Como era de esperar, el partido que gobierna la nación se ha apuntado a la inútil estrategia del miedo. Nos advierten los populares de que no escuchemos los cantos de sirena de los «radicales» porque la política que éstos defienden pone en peligro todo lo conseguido hasta ahora.

Cualquier pacto que no pase por ellos, que no los incluya, lo presentan como una amenaza para la democracia, como una peligrosa reedición del Frente Popular.

¡Ellos, que utilizaron una y otra vez su mayoría absoluta como una apisonadora para imponer a los ciudadanos las medidas más impopulares y antidemocráticas con la fatigosa cantinela de la falta de alternativas!

Y, por si tuviéramos poco con el Gobierno que un día elegimos, un organismo multilateral no elegido por nadie y que sólo parece tener en cuenta los deseos de los inversores internacionales, se empeña en que los sacrificios que hemos hecho hasta ahora no son suficientes.

Dice el Fondo Monetario Internacional que hay que dar una vuelta más de tuerca, profundizar en las reformas, abaratar y facilitar el despido, recortar servicios públicos esenciales como son la educación y la sanidad. ¿Quién es aquí el radical?, nos preguntamos.

Una entidad dirigida por una elegante señora de melena plateada que gana más de 350.000 euros al año y sin obligación de declarar a Hacienda, se permite señalar que el coste del despido de los trabajadores españoles sigue siendo excesivo.

Es el mismo organismo que se ha mostrado intransigente, mucho más que la propia Comisión Europea de Jean-Claude Juncker, en las actuales negociaciones con la Grecia asfixiada de Syriza.
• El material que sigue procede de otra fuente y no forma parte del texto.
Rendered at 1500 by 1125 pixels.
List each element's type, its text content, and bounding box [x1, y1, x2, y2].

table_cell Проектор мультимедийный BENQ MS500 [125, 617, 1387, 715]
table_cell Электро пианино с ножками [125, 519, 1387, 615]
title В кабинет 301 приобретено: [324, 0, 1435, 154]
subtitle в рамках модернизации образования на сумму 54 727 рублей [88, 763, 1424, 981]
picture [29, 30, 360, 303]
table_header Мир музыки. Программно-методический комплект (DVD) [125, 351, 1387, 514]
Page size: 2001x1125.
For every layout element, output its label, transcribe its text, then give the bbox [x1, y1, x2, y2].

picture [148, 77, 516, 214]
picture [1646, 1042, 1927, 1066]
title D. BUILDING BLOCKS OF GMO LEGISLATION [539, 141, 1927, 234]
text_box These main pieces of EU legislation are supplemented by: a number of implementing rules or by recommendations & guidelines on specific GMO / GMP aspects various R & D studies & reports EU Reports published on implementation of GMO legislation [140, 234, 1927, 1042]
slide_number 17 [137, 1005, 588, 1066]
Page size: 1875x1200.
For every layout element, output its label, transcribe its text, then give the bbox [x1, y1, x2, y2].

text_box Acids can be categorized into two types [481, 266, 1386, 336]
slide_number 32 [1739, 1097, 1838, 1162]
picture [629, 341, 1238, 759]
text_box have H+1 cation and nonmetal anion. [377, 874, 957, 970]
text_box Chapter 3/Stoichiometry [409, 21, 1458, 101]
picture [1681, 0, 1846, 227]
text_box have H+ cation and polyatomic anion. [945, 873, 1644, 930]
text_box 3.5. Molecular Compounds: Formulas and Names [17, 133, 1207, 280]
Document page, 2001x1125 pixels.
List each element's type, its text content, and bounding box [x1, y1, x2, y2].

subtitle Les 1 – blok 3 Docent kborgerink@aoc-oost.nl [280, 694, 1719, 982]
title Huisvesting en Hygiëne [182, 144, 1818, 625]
Si a algo habría que tenerle miedo no es a los nuevos partidos que se propusieron limpiar las cuadras de Augias de la política española, sino a esos altos funcionarios internacionales excelentemente remunerados que, totalmente alejados de la realidad social de los países que analizan, sólo piensan en cifras macroeconómicas.

Porque de lo que se trata aquí es de saber a quién debe servir la economía: a los ciudadanos que acuden diariamente a su trabajo y que financian con sus impuestos el cada vez más menguado Estado de bienestar o a los fondos de inversión internacionales que son los que prestan dinero y sólo buscan la máxima rentabilidad al más corto plazo.

Hay quienes están interesados en convertir la crisis en el estado normal de nuestras sociedades para seguir utilizándola como pretexto para reducir salarios, recortar prestaciones, seguir privatizando servicios públicos y recortar las libertades de quienes con razón protestan en la calle contra tales abusos.

Hace tiempo que los sueldos dejaron de aumentar con la productividad como en los años de la Guerra Fría, cuando Occidente tenía que competir con el bloque comunista. Ahora simplemente se reducen. Y tenemos no sólo a cada vez más parados, sino el nuevo fenómeno de los «trabajadores pobres».

Ahora se trata sobre todo de combatir a los sindicatos, obstaculizar los convenios colectivos y dejar que los trabajadores negocien directamente con los patronos en cada empresa, rescatar cada vez que hace falta a la banca, socializar las pérdidas y ceder continuamente soberanía en beneficio del sector de las finanzas y las grandes multinacionales.

¿No es a eso, y no a la democracia, a lo que habría en cualquier caso que tener miedo?